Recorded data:
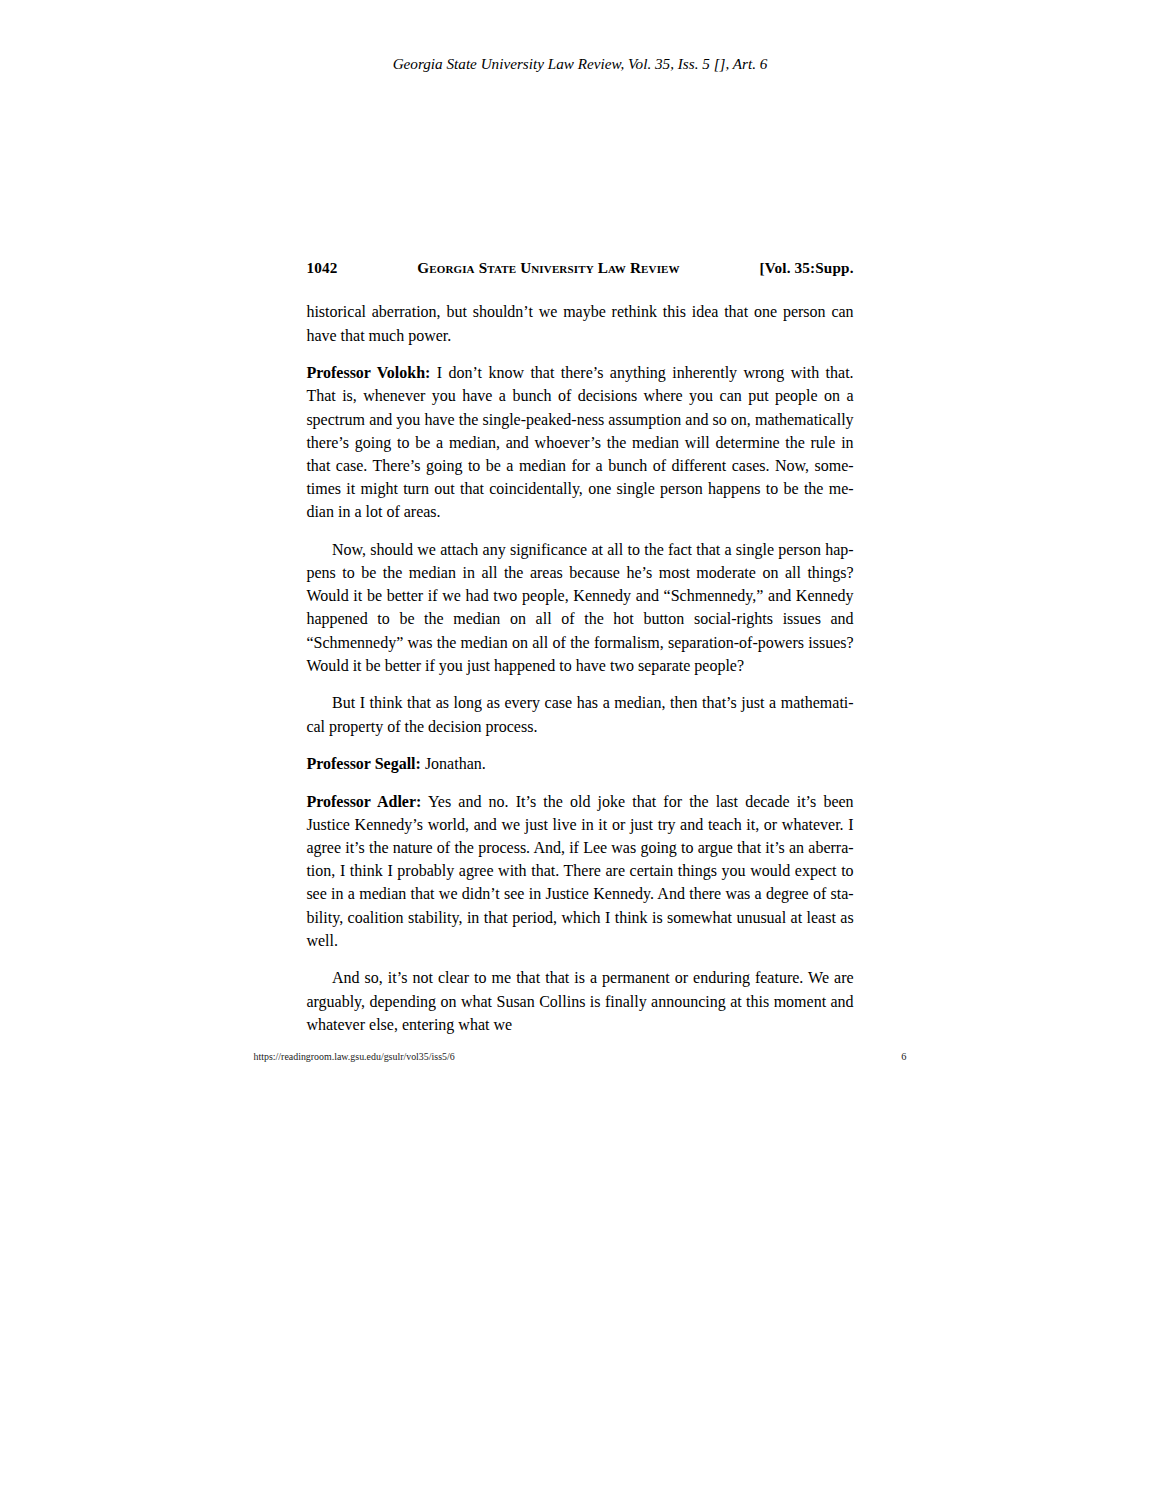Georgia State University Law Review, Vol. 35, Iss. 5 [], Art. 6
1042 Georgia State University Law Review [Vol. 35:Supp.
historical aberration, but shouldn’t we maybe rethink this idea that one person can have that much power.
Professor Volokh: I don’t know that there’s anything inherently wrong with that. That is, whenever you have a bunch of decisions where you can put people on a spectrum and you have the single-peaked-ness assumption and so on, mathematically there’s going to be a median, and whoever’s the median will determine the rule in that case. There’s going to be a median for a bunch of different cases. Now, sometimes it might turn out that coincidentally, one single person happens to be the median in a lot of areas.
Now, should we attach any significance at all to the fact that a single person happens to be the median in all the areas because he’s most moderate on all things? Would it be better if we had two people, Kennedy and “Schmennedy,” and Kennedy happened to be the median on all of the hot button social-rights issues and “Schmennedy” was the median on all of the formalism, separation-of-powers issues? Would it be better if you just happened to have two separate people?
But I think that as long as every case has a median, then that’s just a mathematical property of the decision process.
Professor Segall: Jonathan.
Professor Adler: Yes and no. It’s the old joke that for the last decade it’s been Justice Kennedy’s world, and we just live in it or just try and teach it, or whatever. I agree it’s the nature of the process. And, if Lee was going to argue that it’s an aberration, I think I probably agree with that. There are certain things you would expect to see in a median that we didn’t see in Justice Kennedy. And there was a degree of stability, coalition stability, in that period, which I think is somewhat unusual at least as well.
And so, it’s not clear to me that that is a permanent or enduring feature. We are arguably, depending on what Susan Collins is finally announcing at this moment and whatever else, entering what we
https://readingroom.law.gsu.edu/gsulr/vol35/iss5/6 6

...

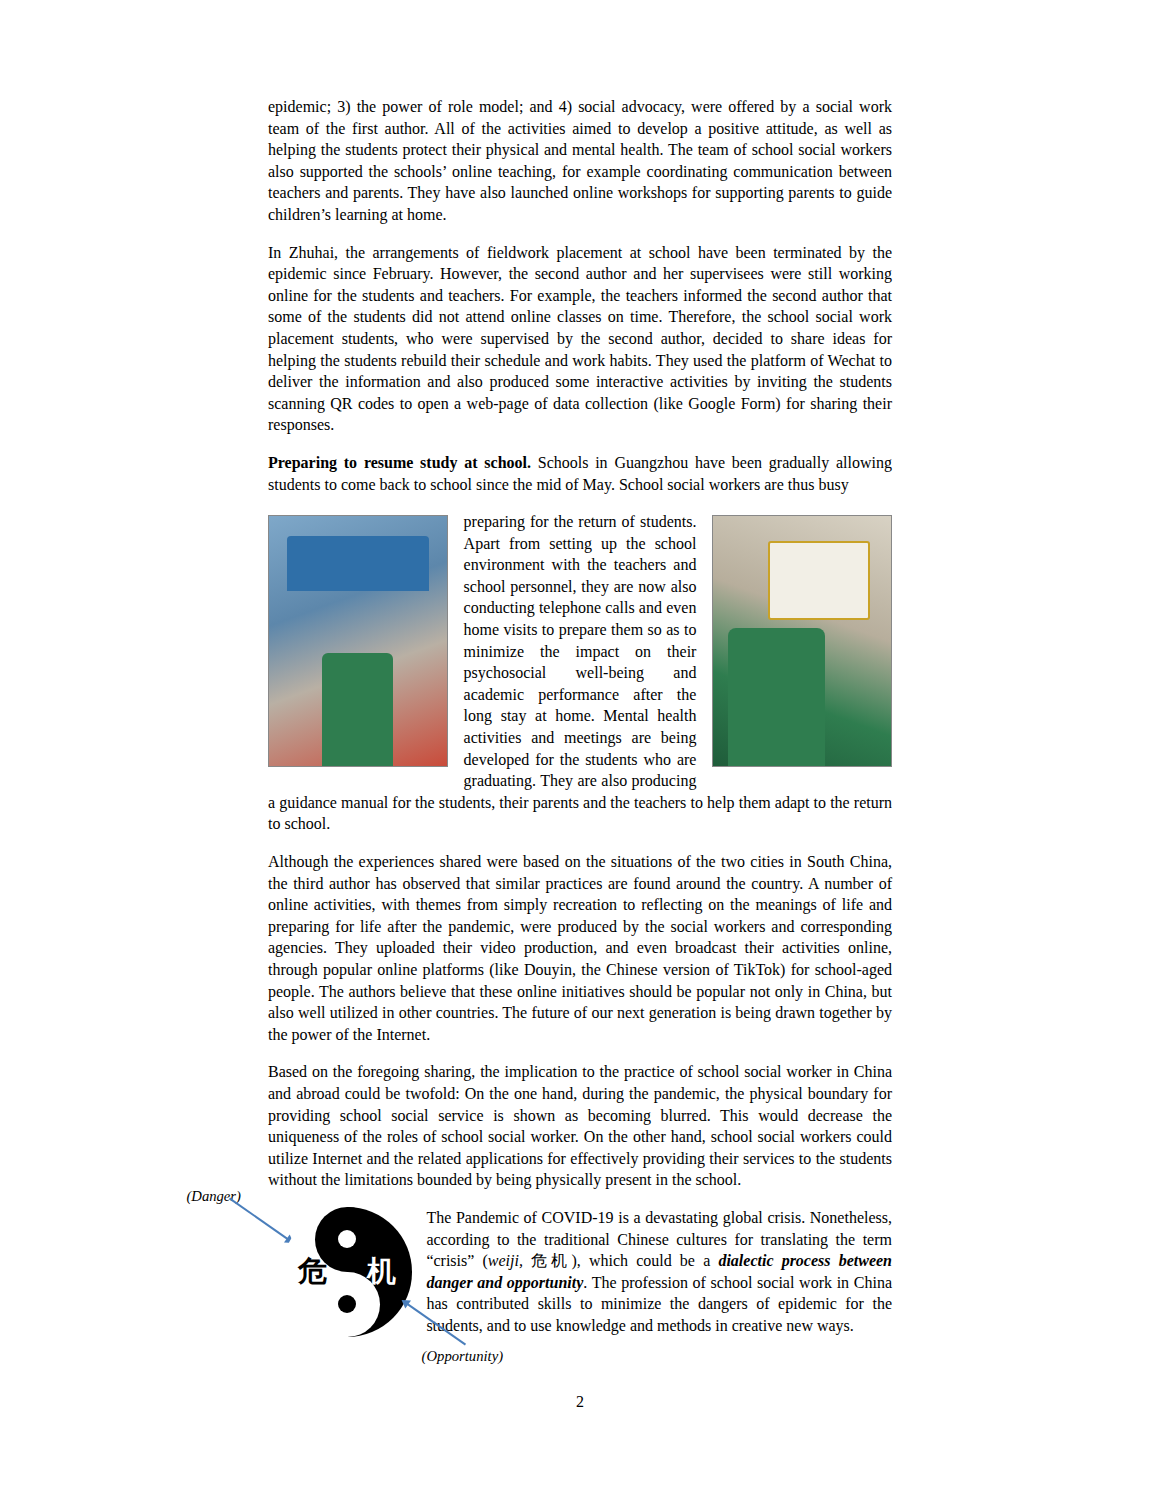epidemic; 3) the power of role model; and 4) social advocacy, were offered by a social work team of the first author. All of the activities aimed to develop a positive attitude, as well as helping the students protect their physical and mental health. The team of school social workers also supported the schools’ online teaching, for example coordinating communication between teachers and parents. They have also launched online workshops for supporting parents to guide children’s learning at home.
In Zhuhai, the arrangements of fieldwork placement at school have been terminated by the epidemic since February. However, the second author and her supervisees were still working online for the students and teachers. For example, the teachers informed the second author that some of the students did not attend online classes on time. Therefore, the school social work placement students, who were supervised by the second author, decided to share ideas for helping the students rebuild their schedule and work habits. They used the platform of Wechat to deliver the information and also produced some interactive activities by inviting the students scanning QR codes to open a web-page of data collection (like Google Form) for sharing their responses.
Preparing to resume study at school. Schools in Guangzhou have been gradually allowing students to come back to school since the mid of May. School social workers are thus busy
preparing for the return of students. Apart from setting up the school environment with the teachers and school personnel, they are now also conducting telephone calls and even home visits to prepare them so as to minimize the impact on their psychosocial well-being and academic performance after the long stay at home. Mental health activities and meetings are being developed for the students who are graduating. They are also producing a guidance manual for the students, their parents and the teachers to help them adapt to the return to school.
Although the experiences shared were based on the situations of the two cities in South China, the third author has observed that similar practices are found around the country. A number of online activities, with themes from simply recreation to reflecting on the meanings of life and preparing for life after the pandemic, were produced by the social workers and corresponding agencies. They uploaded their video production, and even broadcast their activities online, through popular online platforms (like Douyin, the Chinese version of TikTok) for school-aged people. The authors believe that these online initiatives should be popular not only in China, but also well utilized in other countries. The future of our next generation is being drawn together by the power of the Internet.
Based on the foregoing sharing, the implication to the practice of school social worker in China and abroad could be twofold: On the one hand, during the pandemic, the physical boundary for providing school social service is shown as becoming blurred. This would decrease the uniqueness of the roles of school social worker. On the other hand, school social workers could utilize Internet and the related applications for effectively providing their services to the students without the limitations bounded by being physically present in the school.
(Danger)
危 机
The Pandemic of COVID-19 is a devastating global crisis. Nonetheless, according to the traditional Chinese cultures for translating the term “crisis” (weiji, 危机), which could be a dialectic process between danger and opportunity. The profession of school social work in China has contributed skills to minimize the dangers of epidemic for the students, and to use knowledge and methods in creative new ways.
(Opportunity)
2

◆ **Problem to solve**:
Show all lines in the entries above where the string "which" appears.

◆ **Problem solution**:
Professor Adler: Yes and no. It’s the old joke that for the last decade it’s been Justice Kennedy’s world, and we just live in it or just try and teach it, or whatever. I agree it’s the nature of the process. And, if Lee was going to argue that it’s an aberration, I think I probably agree with that. There are certain things you would expect to see in a median that we didn’t see in Justice Kennedy. And there was a degree of stability, coalition stability, in that period, which I think is somewhat unusual at least as well.
The Pandemic of COVID-19 is a devastating global crisis. Nonetheless, according to the traditional Chinese cultures for translating the term “crisis” (weiji, 危机), which could be a dialectic process between danger and opportunity. The profession of school social work in China has contributed skills to minimize the dangers of epidemic for the students, and to use knowledge and methods in creative new ways.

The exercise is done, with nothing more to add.